Input Uncertainty and Implication for Modeling Generic and High-Fidelity Transient Convection Problems

Transient processes and uncertainty propagation impacting the transient temperature variation profile for a plate heated from the top and convection cooled at the bottom surface are investigated. The model dimensionless input parameters, such as the Biot number Bi and dimensionless initial conditions, are formulated describing physical properties of the plate and ambient medium with subsequent impact on the dimensionless temperature variation.

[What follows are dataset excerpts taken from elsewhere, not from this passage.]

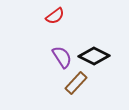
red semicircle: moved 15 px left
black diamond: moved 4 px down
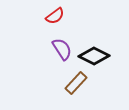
purple semicircle: moved 8 px up
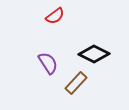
purple semicircle: moved 14 px left, 14 px down
black diamond: moved 2 px up
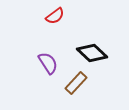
black diamond: moved 2 px left, 1 px up; rotated 16 degrees clockwise
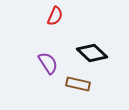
red semicircle: rotated 30 degrees counterclockwise
brown rectangle: moved 2 px right, 1 px down; rotated 60 degrees clockwise
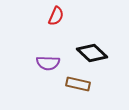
red semicircle: moved 1 px right
purple semicircle: rotated 125 degrees clockwise
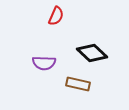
purple semicircle: moved 4 px left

As is shown, in the case of small Bi, dimensionless relaxation time of the temperature variation toward its steady state is proportional to 1/Bi and can be very large. For large Bi, the temperature variation usually passes through a peak before reaching its stationary profile. Stochastic nature of the dimensionless temperature variation is explored. As is found, the amplitude of its stochastic spread depends, in general, on the mean values of the dimensionless inputs at a fixed standard deviation. As is also shown, dimensionless time evolution of the uncertainty amplitude depends crucially on standard deviations of the dimensionless input parameters; it may increase or decrease with time, or stay small over time. Finally, uncertainty propagation in a high-fidelity model of a copper block, used in an experimental setup, is compared with the developed generic plate model.

Automated summary

This article investigates the transient temperature variation profile of a plate heated from the top and convection cooled at the bottom, considering the transient processes and uncertainty propagation. The dimensionless input parameters, such as the Biot number and dimensionless initial conditions, are used to describe the physical properties of the plate and ambient medium, affecting the dimensionless temperature variation. The study reveals that for small Biot numbers, the dimensionless relaxation time of the temperature variation towards its steady state is proportional to 1/Bi and can be very large. For large Biot numbers, the temperature variation usually goes through a peak before reaching its stationary profile. The stochastic nature of the dimensionless temperature variation is explored, showing that the amplitude of its stochastic spread generally depends on the mean values of the dimensionless inputs with a fixed standard deviation. Additionally, the dimensionless time evolution of the uncertainty amplitude is shown to crucially depend on the standard deviations of the dimensionless input parameters, which may increase or decrease with time, or remain small over time. Finally, uncertainty propagation in a high-fidelity model of a copper block, used in an experimental setup, is compared with the developed generic plate model.